La squadra come apprese della tragedia?
Tornavo con la squadra dal ritiro di Asiago, sulla tangenziale di Bologna il pullman si fermò perché la polizia bloccava la strada. Ci affacciammo e vedemmo la stazione sventrata. Il fumo, le ambulanze, le sirene della polizia. Poco dopo con la squadra partecipammo in massa al funerale, faceva un caldo insopportabile la gente piangeva di quel giorno ricordo soprattutto il silenzio. Eravamo ragazzi, non sapevamo cosa significasse guerra. A funerale concluso risalimmo sul pullman della squadra e il nostro allenatore Gigi Radice si accorse che quattro giocatori senza avvertire nessuno si erano sottratti all’impegno di esserci.
Come reagì Radice?
Si incazzò come una bestia, cominciò ad urlare e ci disse: che se chi aveva dimostrato un senso civico così scarso non avrebbe saputo neanche giocare a calcio. Era la prima volta che lo sentivo urlare, non sarebbe stata l’ultima ma capii quel giorno di che pasta fosse fatto l’uomo. Sono nato a Bologna, ho giocato in rossoblù, la maglia dei miei sogni e poi avuto la fortuna di tornare in tarda età. Quella ferita, la ferita del 2 agosto 1980 è come un rumore che non è più andato via. Ricordare è basilare non dimenticare è essenziale. • “PROVE CERTE, IL RESTO È FANTASIA” (Libero Mancuso) - Ex pubblico ministero, si è occupato, a partire dal 1984, dell’istruttoria relativa alla strage di Bologna del 2 agosto 1980.
Si ricorda quel giorno?
Ero in campeggio in Sardegna. Ci riunimmo tutti intorno a un televisore. Ci volle poco per capire che si era di fronte al più grave attentato della storia repubblicana.

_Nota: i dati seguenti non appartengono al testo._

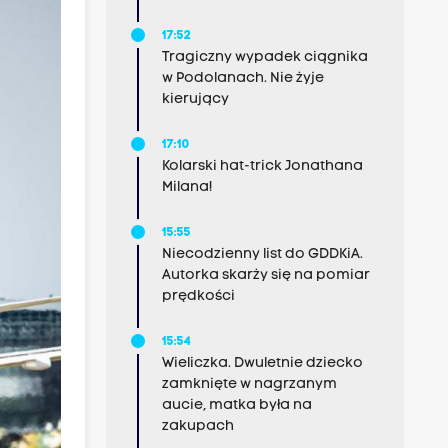
17:52
Tragiczny wypadek ciągnika
w Podolanach. Nie żyje
kierujący
17:10
Kolarski hat-trick Jonathana
Milana!
15:55
Niecodzienny list do GDDKiA.
Autorka skarży się na pomiar
prędkości
15:54
Wieliczka. Dwuletnie dziecko
zamknięte w nagrzanym
aucie, matka była na
zakupach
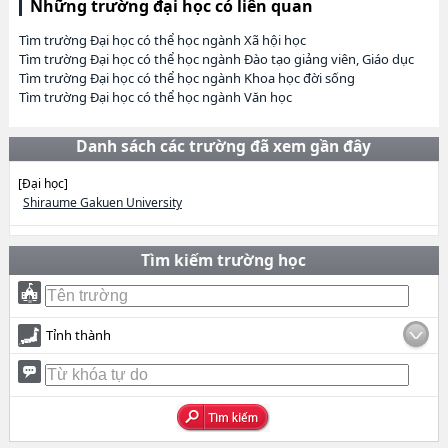
Những trường đại học có liên quan
Tìm trường Đại học có thể học ngành Xã hội học
Tìm trường Đại học có thể học ngành Đào tạo giảng viên, Giáo dục
Tìm trường Đại học có thể học ngành Khoa học đời sống
Tìm trường Đại học có thể học ngành Văn học
Danh sách các trường đã xem gần đây
[Đại học]
Shiraume Gakuen University
Tìm kiếm trường học
Tỉnh thành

Quando cominciò ad occuparsene?
Nel 1983. A Bologna l’aria era pessima, c’era grande tensione e confusione in Procura. Mi fu assegnato un filone secondario, su alcuni neofascisti veneziani. Intercettammo Amos Spiazzi, un golpista a tempo pieno e fu la svolta. Vien da dire che con la legge sulle intercettazioni non saremmo mai partiti.

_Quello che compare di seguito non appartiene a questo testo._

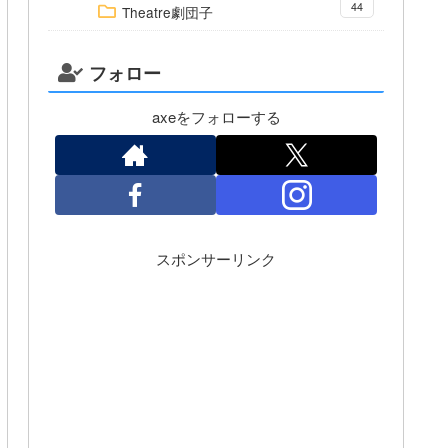
44
Theatre劇団子
フォロー
axeをフォローする
スポンサーリンク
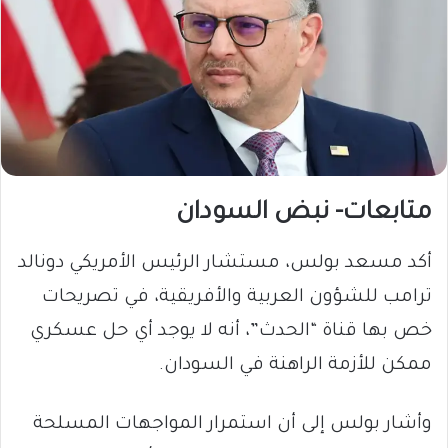
متابعات- نبض السودان
أكد مسعد بولس، مستشار الرئيس الأمريكي دونالد
ترامب للشؤون العربية والأفريقية، في تصريحات
خص بها قناة “الحدث”، أنه لا يوجد أي حل عسكري
ممكن للأزمة الراهنة في السودان.
وأشار بولس إلى أن استمرار المواجهات المسلحة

L’unica strage con degli esecutori materiali individuati, eppure c’è chi ha dubbi...
La cosa che mi sorprende è che si continuano a seguire piste fantasiose che puntualmente crollano, ma non si mettono mai in dubbio le prove che due sentenze della Corte di Cassazione hanno stabilito essere serie e fondate. Le ultime piste vengono dalla Stasi, ma non hanno trovato nulla. Ci hanno provato con la commissione Mitrokhin. I depistatori sono sempre in attività.
Sappiamo ancora ricordare?
È una ferita che non si può rimarginare. La manifestazione che si tiene ogni anno è la testimonianza dell’unità sui temi del rifiuto del terrorismo, della memoria antifascista e pacifista che deve essere mantenuta.